TASK PROMPT> Where the line containing "focal_mm: 3.3" appears in the entries below, begin there and output every line through the last, exactly, minus the pictures.

GIVEN ENTRIES>
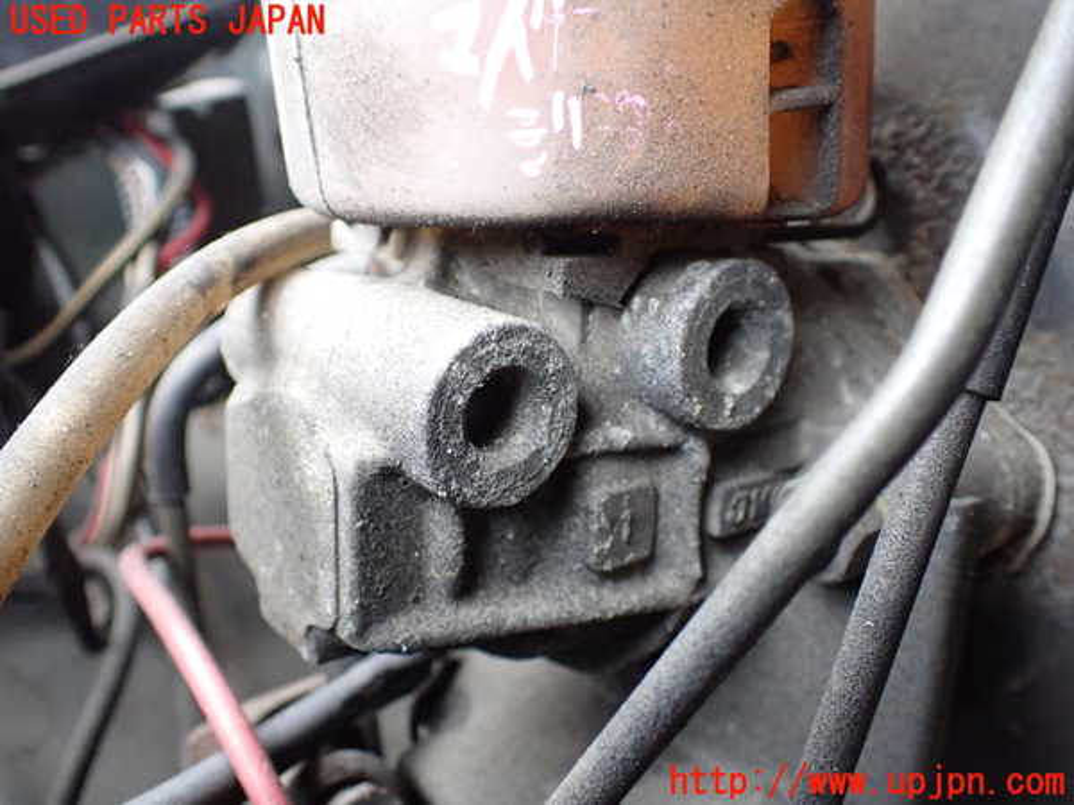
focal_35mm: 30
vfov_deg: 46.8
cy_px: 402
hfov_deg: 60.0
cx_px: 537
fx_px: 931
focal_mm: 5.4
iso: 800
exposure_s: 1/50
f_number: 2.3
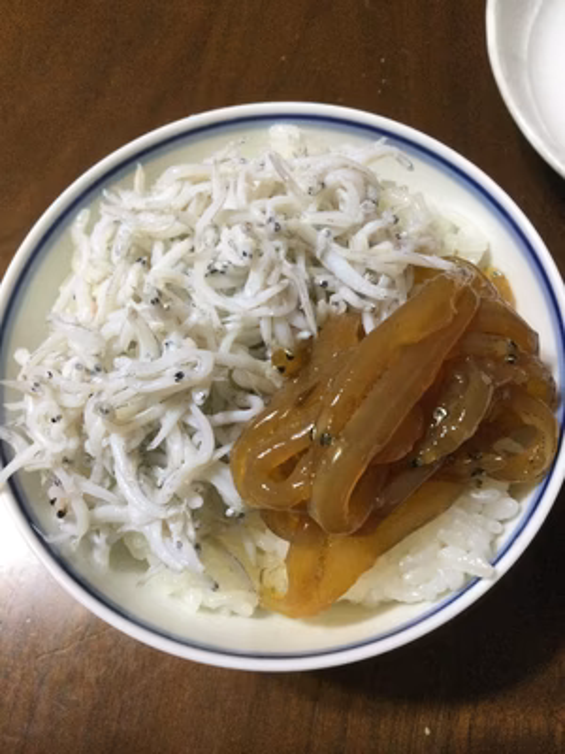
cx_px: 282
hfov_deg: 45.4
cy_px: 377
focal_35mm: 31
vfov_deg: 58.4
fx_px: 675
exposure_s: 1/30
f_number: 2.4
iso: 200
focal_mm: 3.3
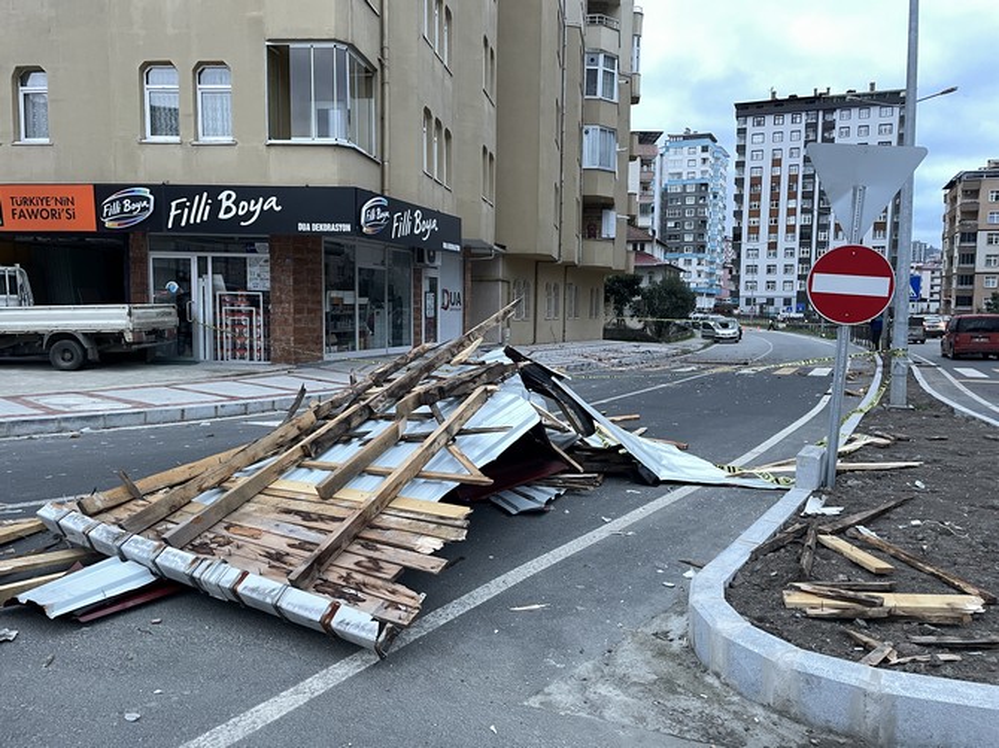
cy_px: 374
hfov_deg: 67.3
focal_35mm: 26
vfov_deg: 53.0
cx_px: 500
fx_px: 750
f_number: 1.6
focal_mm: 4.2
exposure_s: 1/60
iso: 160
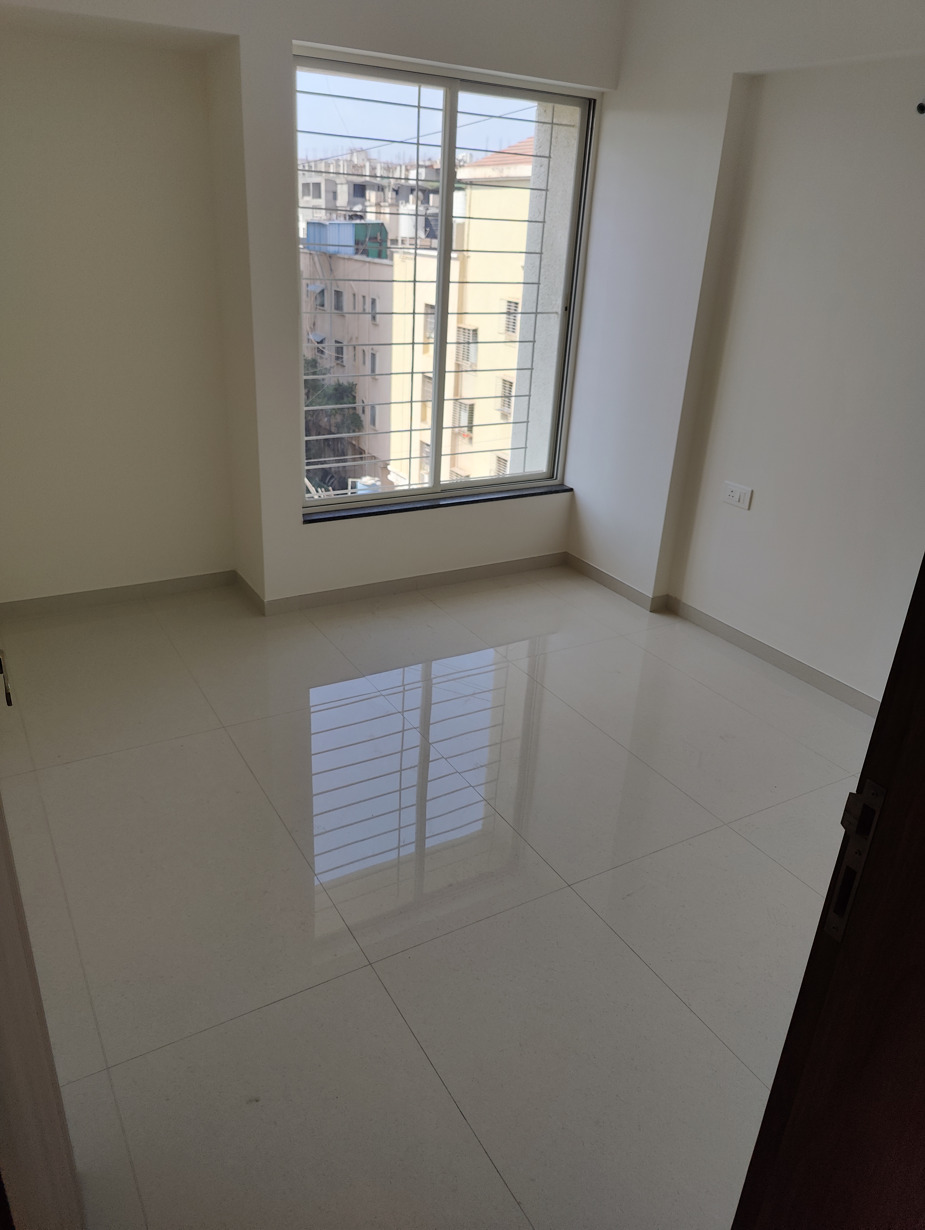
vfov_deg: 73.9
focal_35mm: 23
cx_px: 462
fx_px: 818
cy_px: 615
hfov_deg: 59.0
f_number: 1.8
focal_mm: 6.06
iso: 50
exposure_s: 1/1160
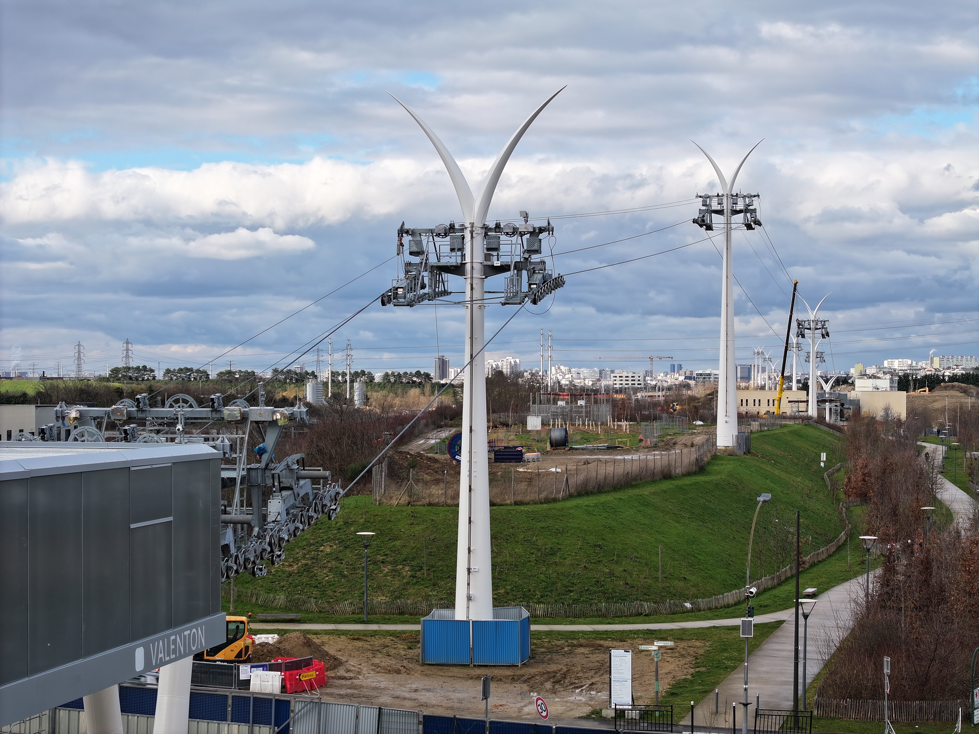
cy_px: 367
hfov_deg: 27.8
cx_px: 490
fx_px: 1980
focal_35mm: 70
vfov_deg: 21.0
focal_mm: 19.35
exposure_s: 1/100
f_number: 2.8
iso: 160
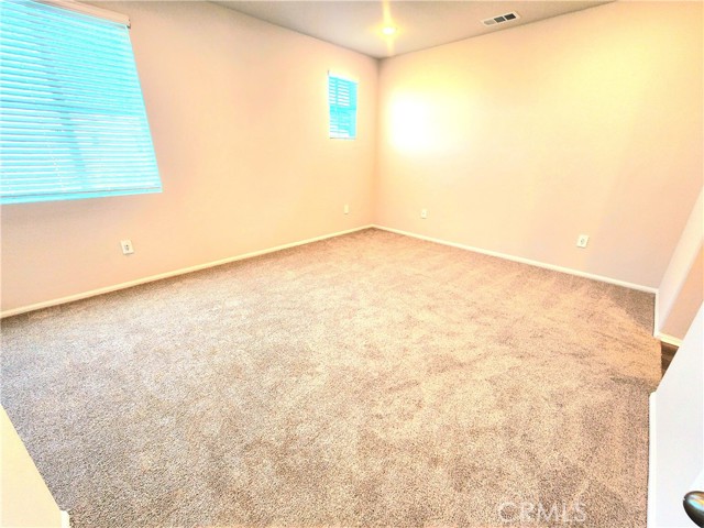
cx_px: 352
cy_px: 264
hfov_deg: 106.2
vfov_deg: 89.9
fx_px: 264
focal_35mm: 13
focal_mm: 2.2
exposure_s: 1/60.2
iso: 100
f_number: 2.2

EXERCISE RESULT>
focal_mm: 3.3
cy_px: 374
hfov_deg: 67.3
focal_35mm: 26
vfov_deg: 53.0
cx_px: 500
fx_px: 750
f_number: 1.6
focal_mm: 4.2
exposure_s: 1/60
iso: 160
vfov_deg: 73.9
focal_35mm: 23
cx_px: 462
fx_px: 818
cy_px: 615
hfov_deg: 59.0
f_number: 1.8
focal_mm: 6.06
iso: 50
exposure_s: 1/1160
cy_px: 367
hfov_deg: 27.8
cx_px: 490
fx_px: 1980
focal_35mm: 70
vfov_deg: 21.0
focal_mm: 19.35
exposure_s: 1/100
f_number: 2.8
iso: 160
cx_px: 352
cy_px: 264
hfov_deg: 106.2
vfov_deg: 89.9
fx_px: 264
focal_35mm: 13
focal_mm: 2.2
exposure_s: 1/60.2
iso: 100
f_number: 2.2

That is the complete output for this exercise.